Immigrant Workers Hold Rally Outside Bristol County Superior Court
NEW BEDFORD- Immigrant temp workers who have been a legal battle against Employment on Demand Agency Inc. (EDA), a temp agency, had a big day on Tuesday at Bristol County Superior Court.
During the final settlement hearing of their class action lawsuit against EDA, the immigrant workers held a rally against unlawful treatment and wage theft to draw attention to the temp agency’s alleged treatment of their employees.
The workers and their attorneys from Justice at Work, a legal group dedicated to providing strategic workplace-related legal services to immigrant workers, are accusing the temp agency of overtime wage theft and workplace mistreatment of its immigrant employees working across 17 different seafood companies in the state. They say that these employees haven’t received the appropriate amount of overtime pay from EDA, and accuse the agency of conducting a scheme to get out of it.
This was allegedly done by sending the workers to multiple seafood distribution companies throughout the week and moving them to different distributors before they could complete 40-hours at one establishment. EDA then would deny overtime pay to these employees, claiming that they did not work 40-hours or more at a single seafood distributor and that the overall amount of time worked for the agency is not applicable to overtime.
The rally featured around 15 immigrant workers filing suit against the temp agency who shared their stories of their mistreatment by EDA and the seafood companies they worked for.

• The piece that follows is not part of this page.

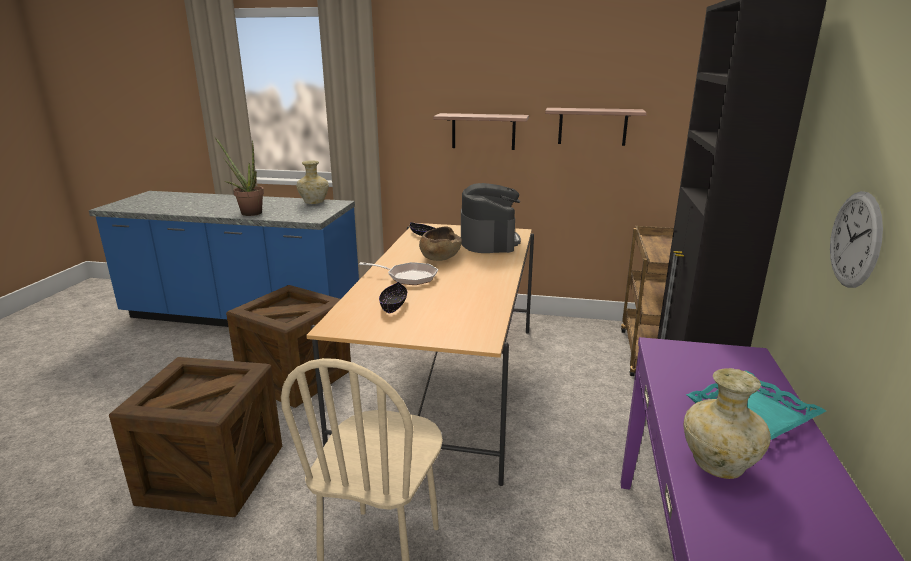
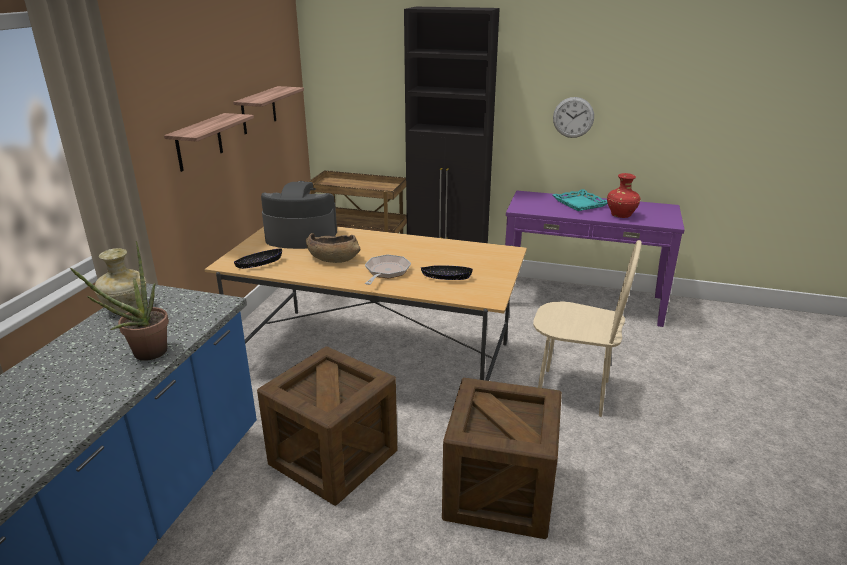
camera: 85 degrees left, 5 degrees up
(718, 464) = (620, 215): beige vase -> red vase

Sabrina Vasquez spoke about her experience working at American Red Crab through the temp agency, and spoke of the discrimination she experienced there on top of her wage theft.

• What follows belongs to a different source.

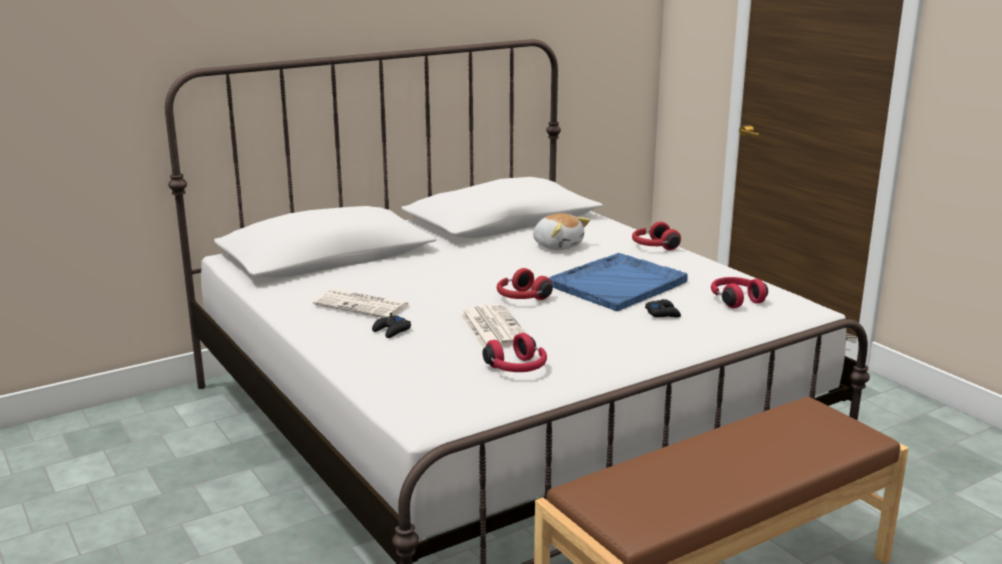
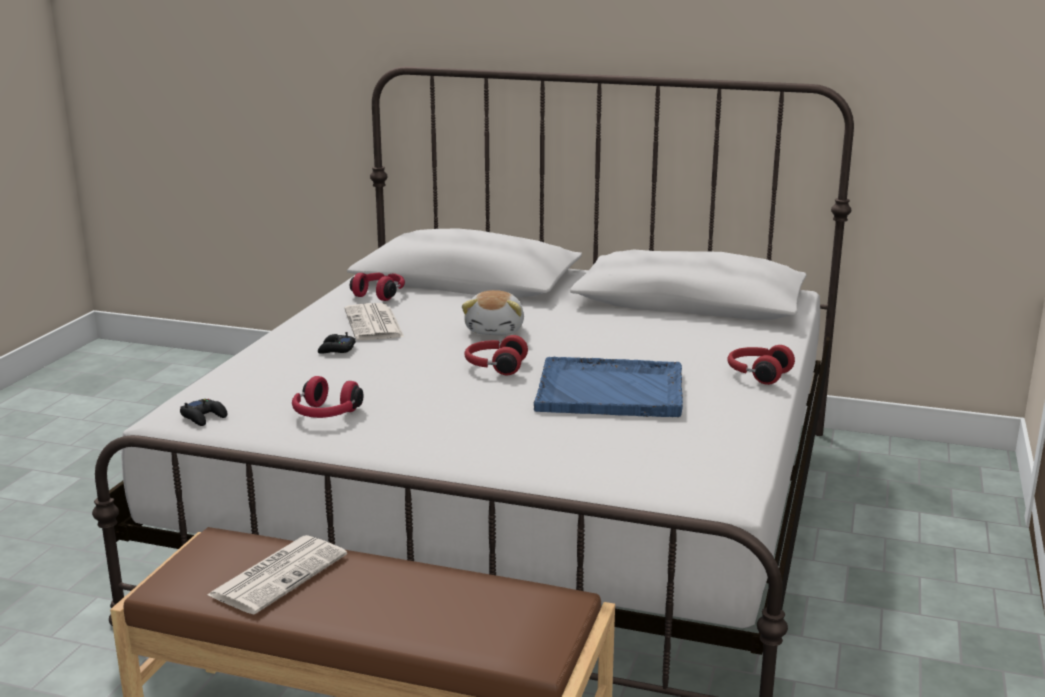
camera: 50 degrees right, 0 degrees up
(493, 328) = (403, 378): newspaper -> newspaper (279, 574)
(558, 245) = (665, 338): plush toy -> plush toy (496, 330)
(662, 313) = (566, 431): black game controller -> black game controller (204, 417)
(735, 300) = (674, 453): red headphones -> red headphones (380, 294)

“As a worker there I suffered many injustices, much bad treatment, and discrimination. Often times we’d be put to do work that we hadn’t been trained in, that we’ve never done before and the bosses would be very aggressive with us. They would yell at us when we didn’t know how to do a job we had just gotten, and there was a lot of discriminatory treatment,” said Vasquez.
Jose Palma, the Legal Program Coordinator for Justice at Work, spoke at the rally before heading into the courthouse for the hearing. He told the crowd of the motivation Justice at Work has to help out immigrant workers across the state. He also spoke out against companies that dodge the responsibility of paying the extra overhead costs to cover these workers.
“As we are hearing today companies regularly hide behind temp agencies and sub-contractors and do whatever they can to avoid responsibilities. Palma said. “That means that even when there clear legal violations it is tough for workers to get justice. We believe that is not right, and that’s why we are happy to be working in partnership with worker centers and justice of workers, and are happy to continue this collaboration.”
Steve Churchill, an attorney working for Justice at Work who represented the immigrant workers, interrupted the rally to deliver the verdict of the final settlement hearing against EDA. The attorney announced a victory in favor of the workers, who would be receiving all of their missed pay from the agency by way of an approved court settlement.
“The workers in this case who were not paid overtime as they should have been, and filed a request for payment will now get paid,” Churchill announced to an elated crowd.
The attorney followed up his announcement by explaining the importance of establishing stronger laws to protect employees and of what he says is the necessary collaboration between lawyers and establishments representing workers like these.
“One thing I want to say is how this case demonstrates two things that are really critical to ensure that workers are treated fairly in the workplace,” Churchill said.
“The first thing is that it’s essential that we have strong laws in Massachusetts to protect workers, because it’s those laws that allow us to reach settlements like we reached today. The second thing is this case demonstrates well how important it is to have collaboration between workers and worker centers and lawyers to ensure these laws are aggressively enforced” he said.
The demonstrators at the rally held up signs admonishing EDA and the 17 seafood companies involved in wage theft and the mistreatment of its immigrant employees. The rally was dispersed following the announcement of the result of the hearing from attorney Steve Churchill.